Source material START

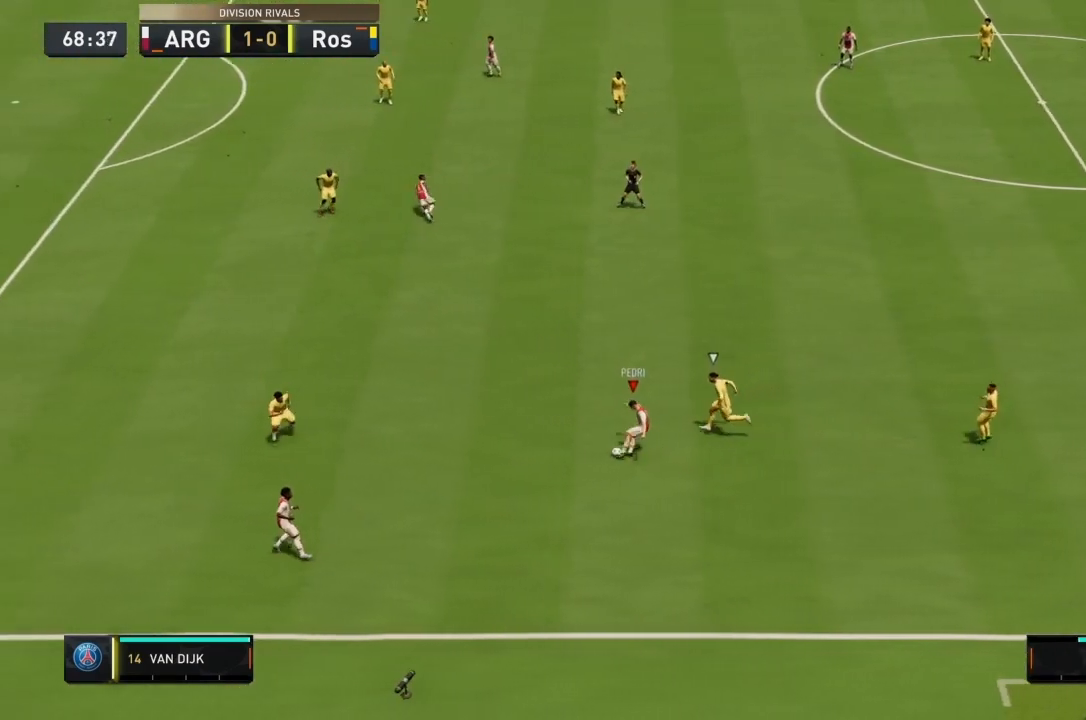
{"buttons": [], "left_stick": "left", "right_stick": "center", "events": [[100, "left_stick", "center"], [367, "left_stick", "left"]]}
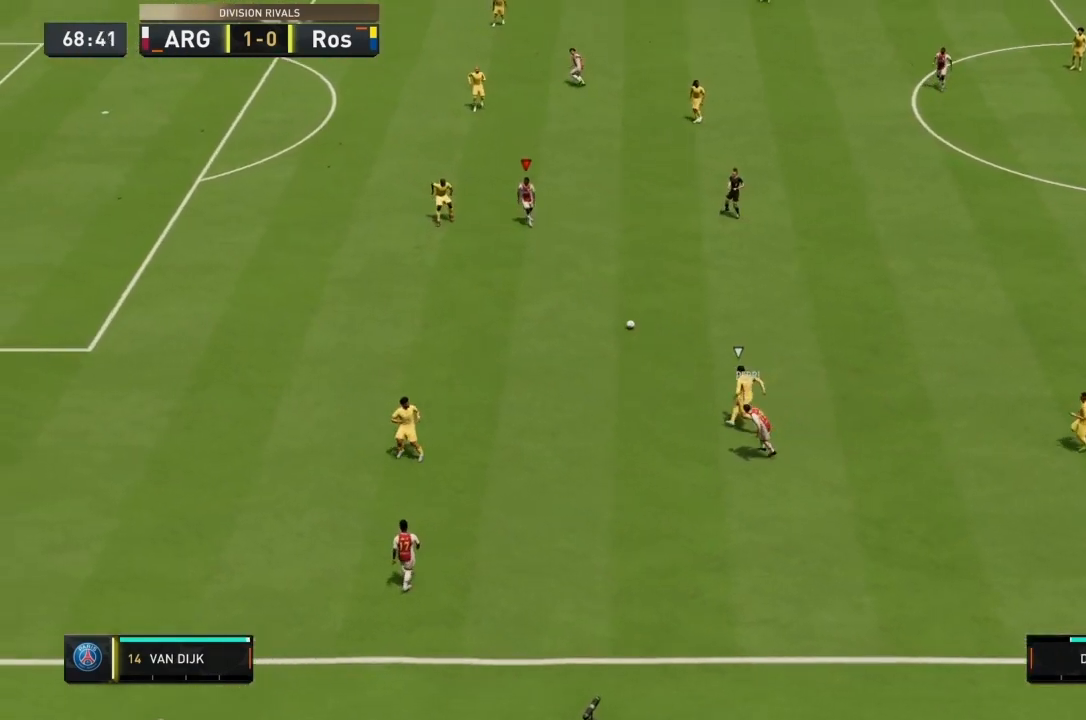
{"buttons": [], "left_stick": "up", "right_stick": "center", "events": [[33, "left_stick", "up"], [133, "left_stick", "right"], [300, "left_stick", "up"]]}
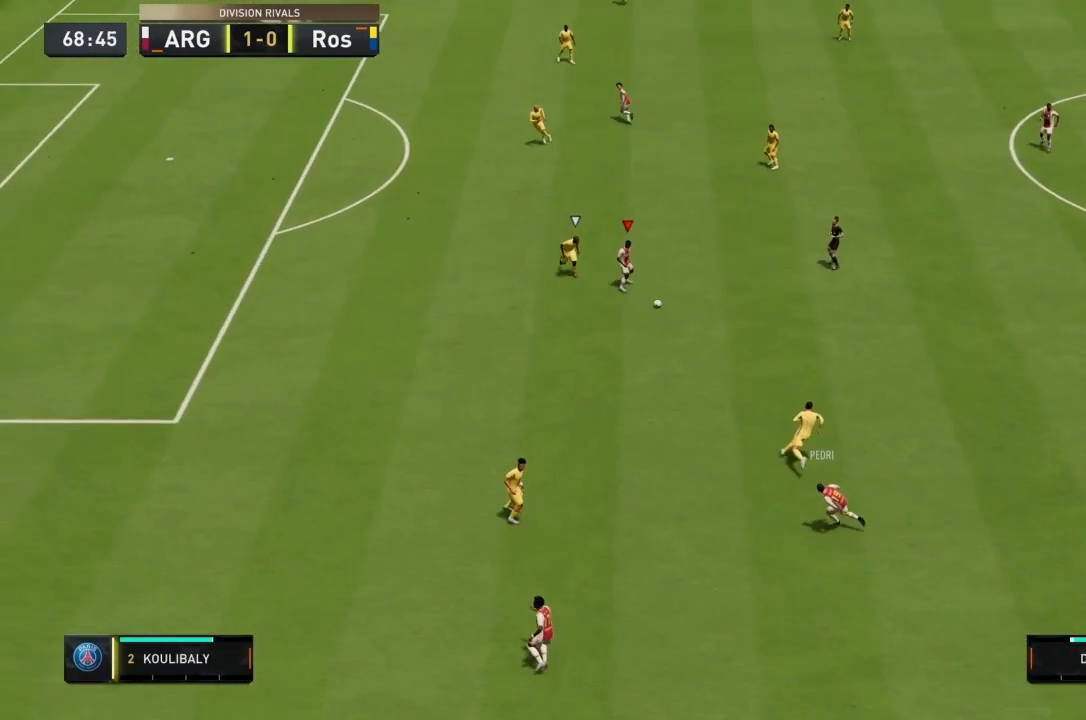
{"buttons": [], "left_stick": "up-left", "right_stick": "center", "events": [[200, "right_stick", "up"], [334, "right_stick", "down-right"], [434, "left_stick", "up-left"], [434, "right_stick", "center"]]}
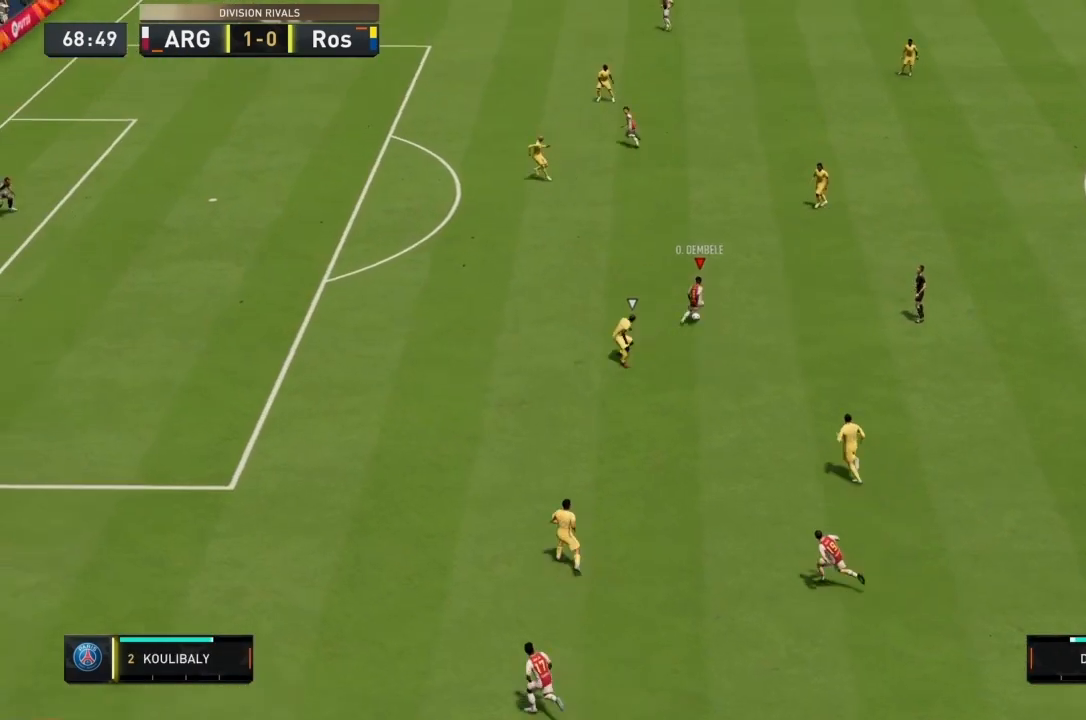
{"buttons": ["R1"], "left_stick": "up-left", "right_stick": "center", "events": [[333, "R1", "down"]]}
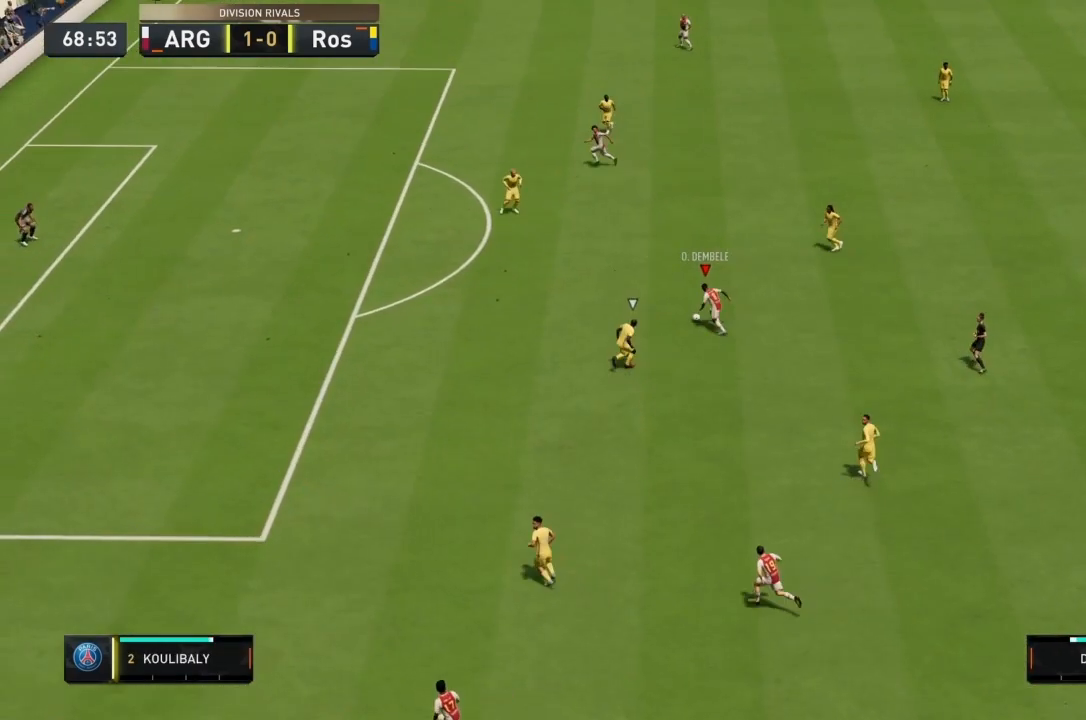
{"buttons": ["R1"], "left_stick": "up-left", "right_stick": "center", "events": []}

Source material END
Source material START

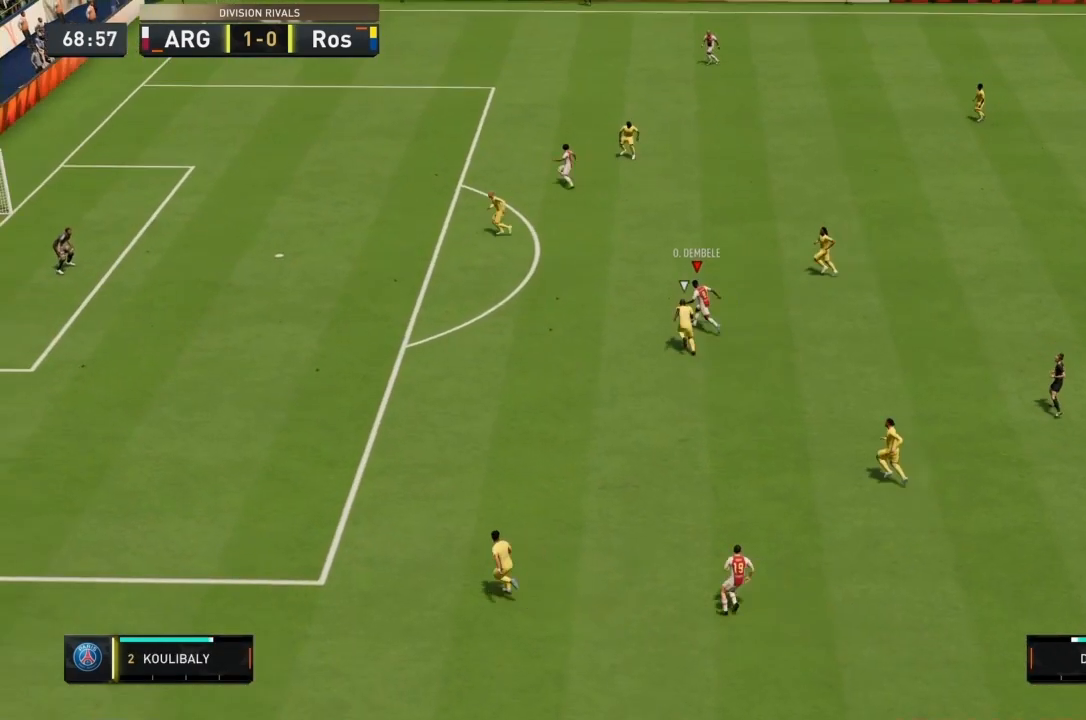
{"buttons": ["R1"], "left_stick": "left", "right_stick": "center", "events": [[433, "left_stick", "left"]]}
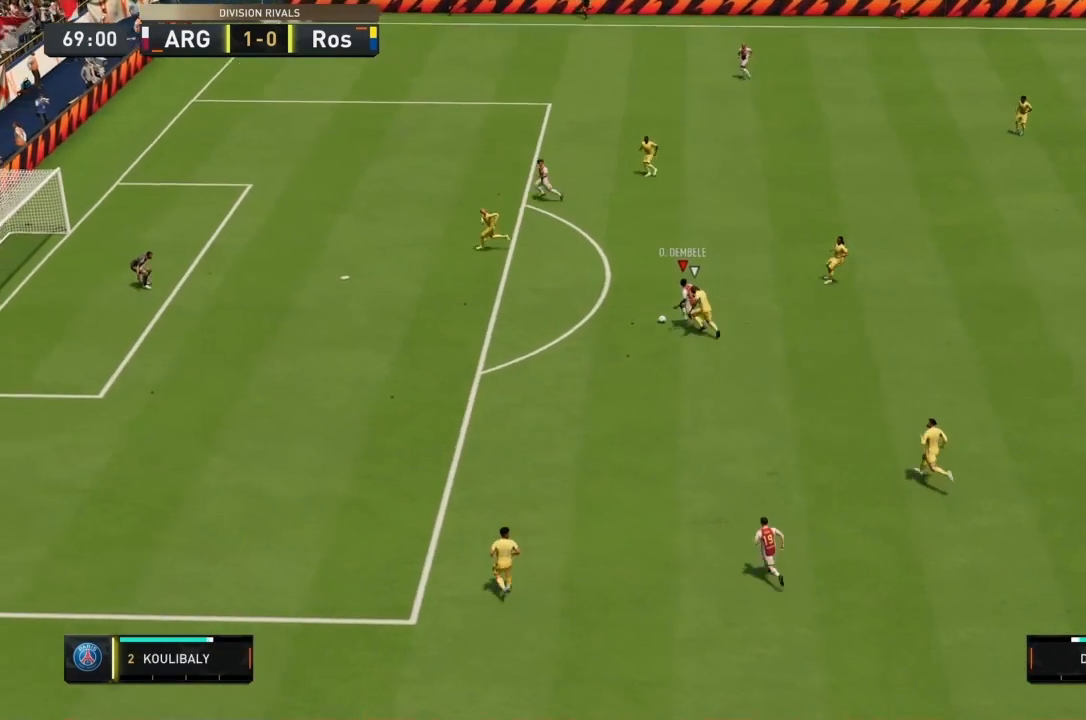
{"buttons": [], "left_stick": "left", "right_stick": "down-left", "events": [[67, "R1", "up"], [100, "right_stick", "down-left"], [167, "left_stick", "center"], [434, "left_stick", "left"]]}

Source material END

Wherever a line of the entries holds the string "down", copy that line.

** Answer to this problem **
{"buttons": [], "left_stick": "up-left", "right_stick": "center", "events": [[200, "right_stick", "up"], [334, "right_stick", "down-right"], [434, "left_stick", "up-left"], [434, "right_stick", "center"]]}
{"buttons": ["R1"], "left_stick": "up-left", "right_stick": "center", "events": [[333, "R1", "down"]]}
{"buttons": [], "left_stick": "left", "right_stick": "down-left", "events": [[67, "R1", "up"], [100, "right_stick", "down-left"], [167, "left_stick", "center"], [434, "left_stick", "left"]]}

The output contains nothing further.